Oh good grief.
Jean Laroche of the CBC reports that a facility for those with mental health issues, Simpson Landing, sits half-empty. Simpson Landing has an abundance of beds, yet we keep hearing of a “quiet crisis” in the delivery of mental health care.
We hear that people suffering mental health emergencies have gone to ERs and been turned away. More than once there have been stories of a refusal to admit a person into care or someone being released against family wishes – the implication is that there is no room for them.
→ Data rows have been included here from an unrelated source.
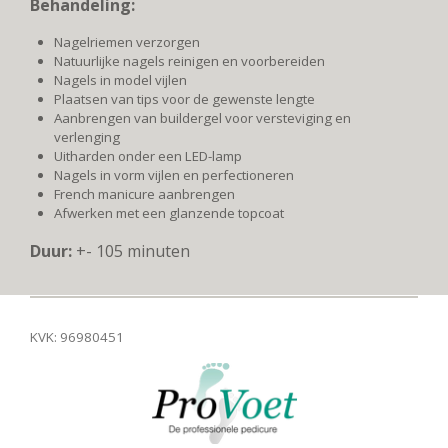
Behandeling:
Nagelriemen verzorgen
Natuurlijke nagels reinigen en voorbereiden
Nagels in model vijlen
Plaatsen van tips voor de gewenste lengte
Aanbrengen van buildergel voor versteviging en
verlenging
Uitharden onder een LED-lamp
Nagels in vorm vijlen en perfectioneren
French manicure aanbrengen
Afwerken met een glanzende topcoat
Duur:
+- 105 minuten
KVK: 96980451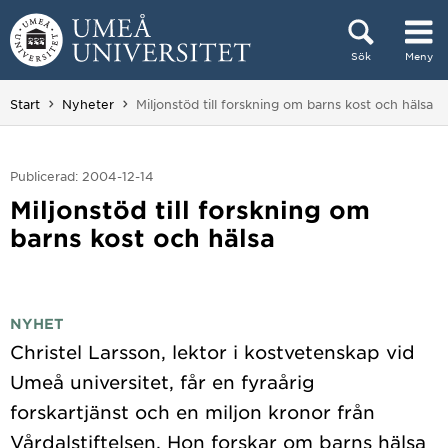
Hoppa direkt till innehållet
Sök
Meny
Huvudmenyn dold.
Du är här:
Start
Nyheter
Miljonstöd till forskning om barns kost och hälsa
Publicerad: 2004-12-14
Miljonstöd till forskning om
barns kost och hälsa
NYHET
Christel Larsson, lektor i kostvetenskap vid
Umeå universitet, får en fyraårig
forskartjänst och en miljon kronor från
Vårdalstiftelsen. Hon forskar om barns hälsa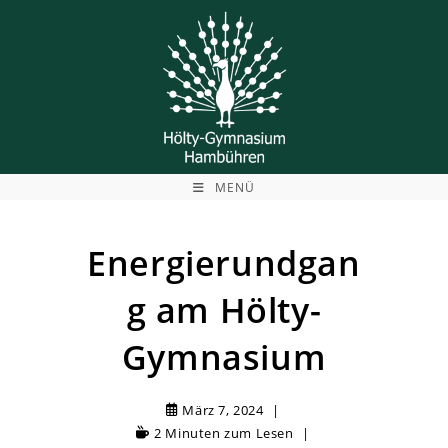
Zum
Inhalt
springen
MENÜ
Energierundgan
g am Hölty-
Gymnasium
März 7, 2024
2 Minuten zum Lesen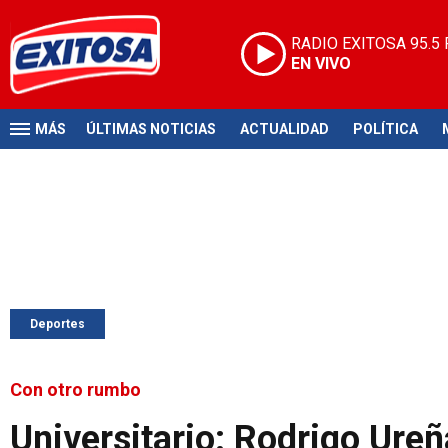
RADIO EXITOSA
95.5
EN VIVO
MÁS
ÚLTIMAS NOTICIAS
ACTUALIDAD
POLÍTICA
Deportes
Con otro rumbo
Universitario: Rodrigo Ureña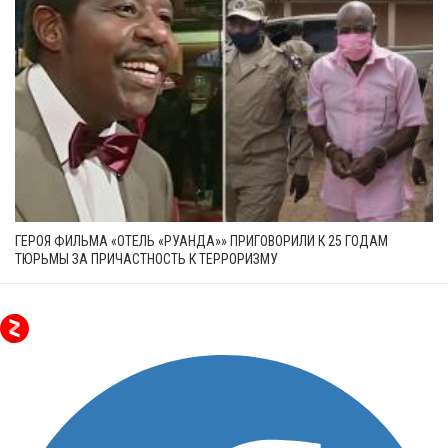
ГЕРОЯ ФИЛЬМА «ОТЕЛЬ «РУАНДА»» ПРИГОВОРИЛИ К 25 ГОДАМ
ТЮРЬМЫ ЗА ПРИЧАСТНОСТЬ К ТЕРРОРИЗМУ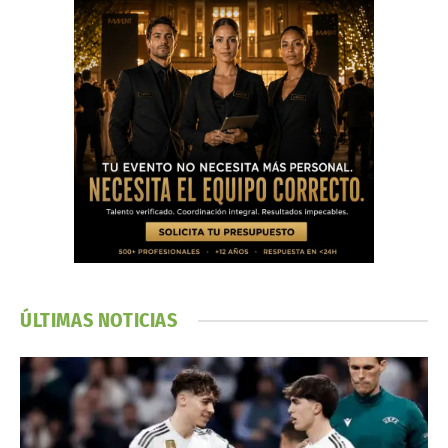
ÚLTIMAS NOTICIAS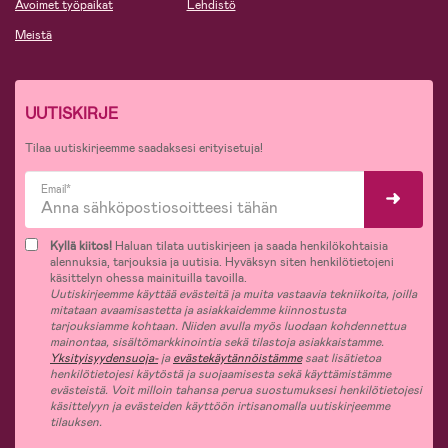
Avoimet työpaikat
Lehdistö
Meistä
UUTISKIRJE
Tilaa uutiskirjeemme saadaksesi erityisetuja!
Email*
Kyllä kiitos!
Haluan tilata uutiskirjeen ja saada henkilökohtaisia
alennuksia, tarjouksia ja uutisia. Hyväksyn siten henkilötietojeni
käsittelyn ohessa mainituilla tavoilla.
Uutiskirjeemme käyttää evästeitä ja muita vastaavia tekniikoita, joilla
mitataan avaamisastetta ja asiakkaidemme kiinnostusta
tarjouksiamme kohtaan. Niiden avulla myös luodaan kohdennettua
mainontaa, sisältömarkkinointia sekä tilastoja asiakkaistamme.
Yksityisyydensuoja-
ja
evästekäytännöistämme
saat lisätietoa
henkilötietojesi käytöstä ja suojaamisesta sekä käyttämistämme
evästeistä. Voit milloin tahansa perua suostumuksesi henkilötietojesi
käsittelyyn ja evästeiden käyttöön irtisanomalla uutiskirjeemme
tilauksen.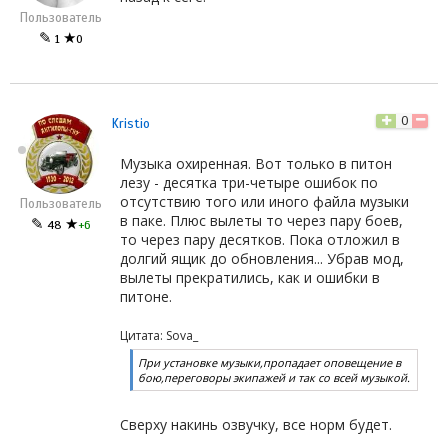
Пользователь
✎
★
1
0
0
Kristio
Музыка охиренная. Вот только в питон
лезу - десятка три-четыре ошибок по
отсутствию того или иного файла музыки
Пользователь
в паке. Плюс вылеты то через пару боев,
✎
★
48
+6
то через пару десятков. Пока отложил в
долгий ящик до обновления... Убрав мод,
вылеты прекратились, как и ошибки в
питоне.
Цитата: Sova_
При установке музыки,пропадает оповещение в
бою,переговоры экипажей и так со всей музыкой.
Сверху накинь озвучку, все норм будет.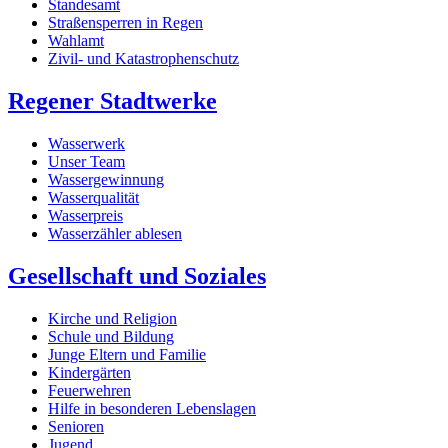
Standesamt
Straßensperren in Regen
Wahlamt
Zivil- und Katastrophenschutz
Regener Stadtwerke
Wasserwerk
Unser Team
Wassergewinnung
Wasserqualität
Wasserpreis
Wasserzähler ablesen
Gesellschaft und Soziales
Kirche und Religion
Schule und Bildung
Junge Eltern und Familie
Kindergärten
Feuerwehren
Hilfe in besonderen Lebenslagen
Senioren
Jugend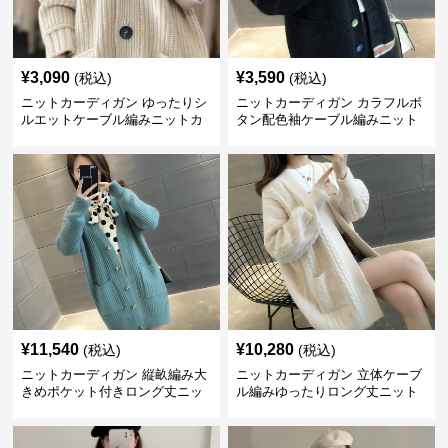
¥
3,090
¥
3,590
(税込)
(税込)
ニットカーディガン ゆったりシ
ニットカーディガン カラフルボ
ルエットケーブル編みニットカ
タン配色袖ケーブル編みニット
ーディガン
カーディガン
¥
11,540
¥
10,280
(税込)
(税込)
ニットカーディガン 縦畝編み大
ニットカーディガン 立体ケーブ
きめポケット付きロング丈ニッ
ル編みゆったりロング丈ニット
トカーディガン
カーディガン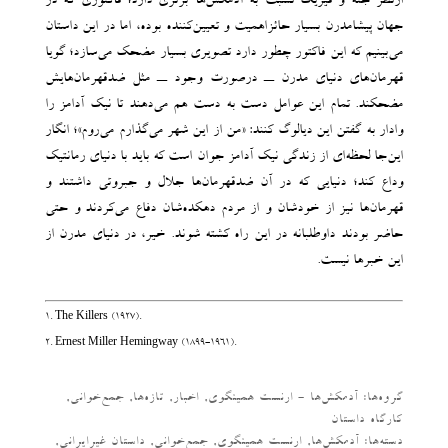
ازنظر جثه و فیزیک نسبت به آدمکش‌ها برتری دارد؛ فاکتوری که در
جهان پیشامدرن بسیار حائزاهمیت و تعیین‌کننده بوده، اما در این داستان
می‌بینیم که این فاکتور چطور دارد تصویری بسیار مضحک می‌سازد؛ گویا
قهرمان‌های دنیای مدرن ــ درصورت وجود ــ مثل ضدقهرمان‌هایش
مضحکند. تمام این عوامل دست به دست هم می‌دهند تا نیک آدامز را
وادار به گفتن این دیالوگ کنند: «من از این شهر می‌گذارم می‌روم»؛ انگار
این‌جا لحظه‌ای از زندگی نیک آدامز جوان است که باید با دنیای رمانتیک
وداع کند؛ دنیایی که در آن ضدقهرمان‌ها جلال و جبروتی داشتند و
قهرمان‌ها نیز از خودشان و از مردم دهکده‌شان دفاع می‌کردند و حتی
حاضر بودند داوطلبانه در این راه کشته شوند. خیر، در دنیای مدرن از
این خبرها نیست.
1. The Killers (1927).
2. Ernest Miller Hemingway (1899-1961).
گروه‌ها:
آدمکش‌ها - ارنست همینگوی
,
اخبار
,
تازه‌ها
,
جمع‌خوانی
,
کارگاه داستان
دسته‌‌ها:
آدمکش‌ها
,
ارنست همینگوی
,
جمع‌خوانی
,
داستان غیرایرانی
,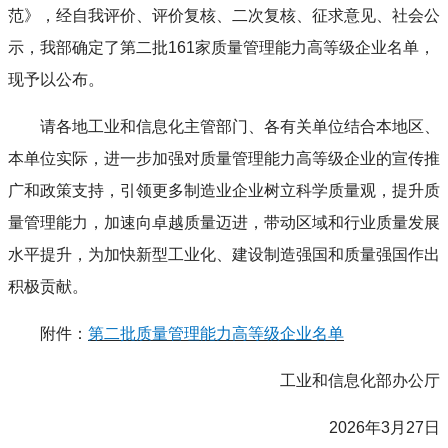
范》，经自我评价、评价复核、二次复核、征求意见、社会公
示，我部确定了第二批161家质量管理能力高等级企业名单，
现予以公布。
请各地工业和信息化主管部门、各有关单位结合本地区、
本单位实际，进一步加强对质量管理能力高等级企业的宣传推
广和政策支持，引领更多制造业企业树立科学质量观，提升质
量管理能力，加速向卓越质量迈进，带动区域和行业质量发展
水平提升，为加快新型工业化、建设制造强国和质量强国作出
积极贡献。
附件：
第二批质量管理能力高等级企业名单
工业和信息化部办公厅
2026年3月27日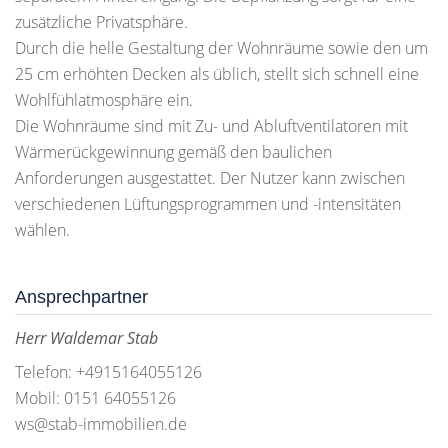
zusätzliche Privatsphäre.
Durch die helle Gestaltung der Wohnräume sowie den um
25 cm erhöhten Decken als üblich, stellt sich schnell eine
Wohlfühlatmosphäre ein.
Die Wohnräume sind mit Zu- und Abluftventilatoren mit
Wärmerückgewinnung gemäß den baulichen
Anforderungen ausgestattet. Der Nutzer kann zwischen
verschiedenen Lüftungsprogrammen und -intensitäten
wählen.
Ansprechpartner
Herr Waldemar Stab
Telefon: +4915164055126
Mobil: 0151 64055126
ws@stab-immobilien.de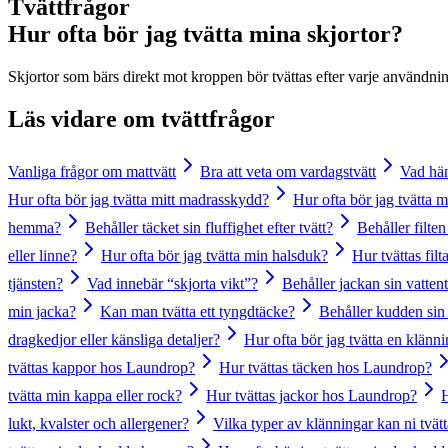
Tvättfrågor
Hur ofta bör jag tvätta mina skjortor?
Skjortor som bärs direkt mot kroppen bör tvättas efter varje användnin
Läs vidare om
tvättfrågor
Vanliga frågor om mattvätt
Bra att veta om vardagstvätt
Vad hän
Hur ofta bör jag tvätta mitt madrasskydd?
Hur ofta bör jag tvätta m
hemma?
Behåller täcket sin fluffighet efter tvätt?
Behåller filten
eller linne?
Hur ofta bör jag tvätta min halsduk?
Hur tvättas fil
tjänsten?
Vad innebär “skjorta vikt”?
Behåller jackan sin vattent
min jacka?
Kan man tvätta ett tyngdtäcke?
Behåller kudden sin 
dragkedjor eller känsliga detaljer?
Hur ofta bör jag tvätta en klänn
tvättas kappor hos Laundrop?
Hur tvättas täcken hos Laundrop?
tvätta min kappa eller rock?
Hur tvättas jackor hos Laundrop?
H
lukt, kvalster och allergener?
Vilka typer av klänningar kan ni tvät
And while some people struggle for help, we have 20 beds sitting empty!
Now that this has been made public, the Nova Scotia Health Authority (NSHA) have resorted to the classic response: “The health authority said it was looking at other uses for the vacant part of Simpson Landing, but refused to discuss any or talk about a timeline.”
Of course, further use of a medical facility and a timeline for use are state secrets.
Former NDP cabinet minister Graham Steele has told us that politicians and organizations love to say something is being “studied”. Study sounds like something is being done, when the real purpose of any study is to give cover for inaction. A government may engage in studies to wait out the next election. With senior bureaucrats, like those at NSHA, one assumes study helps them wait out their impending retirement (3-4 years based on age).
Simpson Landing is another in the long list of health care project cock-ups. It was five years late opening and 48 percent over budget.
When it opened then health minister Dave Wilson said the delays and costs were due to a change in location (it was moved closer to the street) and the cost of demolishing another building on the site. Why weren’t demolition costs factored in to the original budget? And in the original planning process why wasn’t location better considered? Any homeowner knows that mid-project changes turn into a money pit, so who authorized the location change? And why wasn’t better planning in evidence?
This project would have been approved in the same time frame as the new Truro hospital, which was two years late opening and 80 percent over budget. Nova Scotia has over 200 years of government projects not coming in on time and on budget, yet, those responsible constantly feign surprise. And with health care we not only can’t project costs and delivery time, we can’t project need.
So what else can’t health executives manage?